Experts Discuss the Future of Bioengineering: AI-Driven Autonomous Labs

by LEE HYO JUNG Posted : October 2, 2026, 14:28Updated : October 2, 2026, 14:28

Artificial intelligence (AI) is expected to play a pivotal role in the future of the bioindustry by designing experiments and utilizing robots to conduct them in 'autonomous laboratories.' However, securing high-quality experimental data and establishing international safety measures to prevent technological misuse remain significant challenges.

On October 1, Professor Huimin Zhao from the University of Illinois Urbana-Champaign and Professor Shoji Takeuchi from the University of Tokyo discussed the future of AI and biotechnology integration during a press conference at the '2026 Korean Society for Biotechnology Fall Conference and International Symposium' held at the Jeju International Convention Center.
 
◇ 'AI Biofoundry Lowers Barriers and Shortens Development Cycles'
Professor Zhao, an expert in synthetic biology and enzyme engineering, emphasized that AI is significantly lowering the barriers to entry for biofoundries, which automate the entire process of bio research from gene design to production and testing.

"In the past, using a biofoundry required at least several months of training, and my lab students were no exception," Zhao explained. "Now, researchers can design experimental workflows by conversing with AI in natural language, which also informs them about what the AI can perform in the biofoundry." He added that the next step involves integrating AI directly with robots, termed 'physical AI.'

Zhao also predicted substantial industrial impact, stating, "Enzymes and microorganisms are already widely used in chemicals and detergents, but the difficulty in designing and improving biological systems has limited their application. By dramatically reducing development cycles through AI-based biofoundries, we can rapidly develop protein-based pharmaceuticals like antibodies."

He noted that Korea has the resources to expand biofoundries, thanks to government support. "Now, we need to prioritize how to integrate AI into biofoundries, which presents an opportunity for Korea," he emphasized.

Zhao identified 'data' as the primary obstacle in AI drug and bio research. He stated, "Among the key elements of AI—algorithms, computing, and data—data is the most significant limiting factor in scientific research. Literature data often omits failed results and may not be reproducible, making it difficult to use for AI training." He proposed that standardizing data produced by robots could allow for the integration of data from various institutions, presenting autonomous laboratories as a solution.

He also cautioned against the misuse of technology, stating, "Regulations should not be so strict as to hinder progress, but government oversight is essential. Unlike AI in computers, autonomous laboratories conduct biological experiments in the physical world, which can introduce additional safety issues." Zhao suggested that 'international consensus is necessary.'

Concerns have been raised about AI potentially replacing researchers as it rapidly advances. In response, Zhao remarked, "Students in molecular biology currently spend about half their time on repetitive tasks like plasmid construction. These tasks can be delegated to robots, allowing researchers to tackle more complex problems that were previously beyond their reach," dismissing the fears.
 
◇ 'Muscle Robots Operate for 100 Days... 'Living AI' Needed'
Professor Shoji Takeuchi, a pioneer in the field of biohybrid robots, presented research achievements and challenges related to using living muscle during the conference.

He identified the lifespan of muscle tissue as a major challenge. "We have secured data showing that muscles can operate for about 100 days," Takeuchi said. "To extend their lifespan, we need to implement a 'turnover' system that allows damaged muscle fibers to regenerate like real muscle."

He also highlighted potential medical applications, stating, "A biohybrid hand powered by living muscle can connect to a patient's nerves or muscles, allowing it to operate without batteries or electric motors, making it lightweight and beneficial for patients." He added that three-dimensional tissues could also be utilized in regenerative medicine and drug testing models, although these ideas are still in the research phase.
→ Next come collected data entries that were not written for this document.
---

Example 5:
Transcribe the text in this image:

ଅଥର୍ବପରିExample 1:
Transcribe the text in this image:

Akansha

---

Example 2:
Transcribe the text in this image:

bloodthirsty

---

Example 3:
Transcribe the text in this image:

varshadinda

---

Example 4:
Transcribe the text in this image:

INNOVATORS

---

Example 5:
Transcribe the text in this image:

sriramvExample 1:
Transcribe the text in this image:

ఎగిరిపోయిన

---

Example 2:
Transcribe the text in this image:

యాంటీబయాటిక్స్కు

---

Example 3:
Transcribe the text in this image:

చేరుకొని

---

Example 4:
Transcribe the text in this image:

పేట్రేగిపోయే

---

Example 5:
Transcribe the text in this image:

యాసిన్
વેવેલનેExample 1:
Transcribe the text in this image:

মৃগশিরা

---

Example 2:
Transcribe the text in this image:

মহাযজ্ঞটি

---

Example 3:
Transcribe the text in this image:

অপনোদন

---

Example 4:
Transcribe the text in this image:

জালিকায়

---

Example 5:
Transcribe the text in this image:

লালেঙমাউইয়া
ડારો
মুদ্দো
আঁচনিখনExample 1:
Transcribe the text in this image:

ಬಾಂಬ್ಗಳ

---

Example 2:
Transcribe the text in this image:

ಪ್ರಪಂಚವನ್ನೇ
In the sensor field, he introduced technology that mimics a dog's nose. "Detection dogs can only concentrate for 5 to 10 minutes," Takeuchi noted. "By incorporating a dog's olfactory capabilities into robots, we can enable long-term detection and apply it to early disease diagnosis."
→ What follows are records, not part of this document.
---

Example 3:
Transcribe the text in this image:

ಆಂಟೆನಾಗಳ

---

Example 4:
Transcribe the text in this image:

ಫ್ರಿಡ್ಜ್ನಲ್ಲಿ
Takeuchi proposed 'living AI' as the next step in the integration of AI and biotechnology. He stated, "Current physical AI has advanced to the point of making humanoids dance and run, but we still do not know how to control living muscles and nervous systems. The next generation of physical AI must understand and control biological components."

The symposium, themed 'AI STAR (AI Integrated Sustainable Transformations for Advanced Robust Biotechnology),' runs until October 2 and features over 2,000 biotechnology experts from around the world presenting more than 900 research findings across 33 specialized sessions.




* This article has been translated by AI.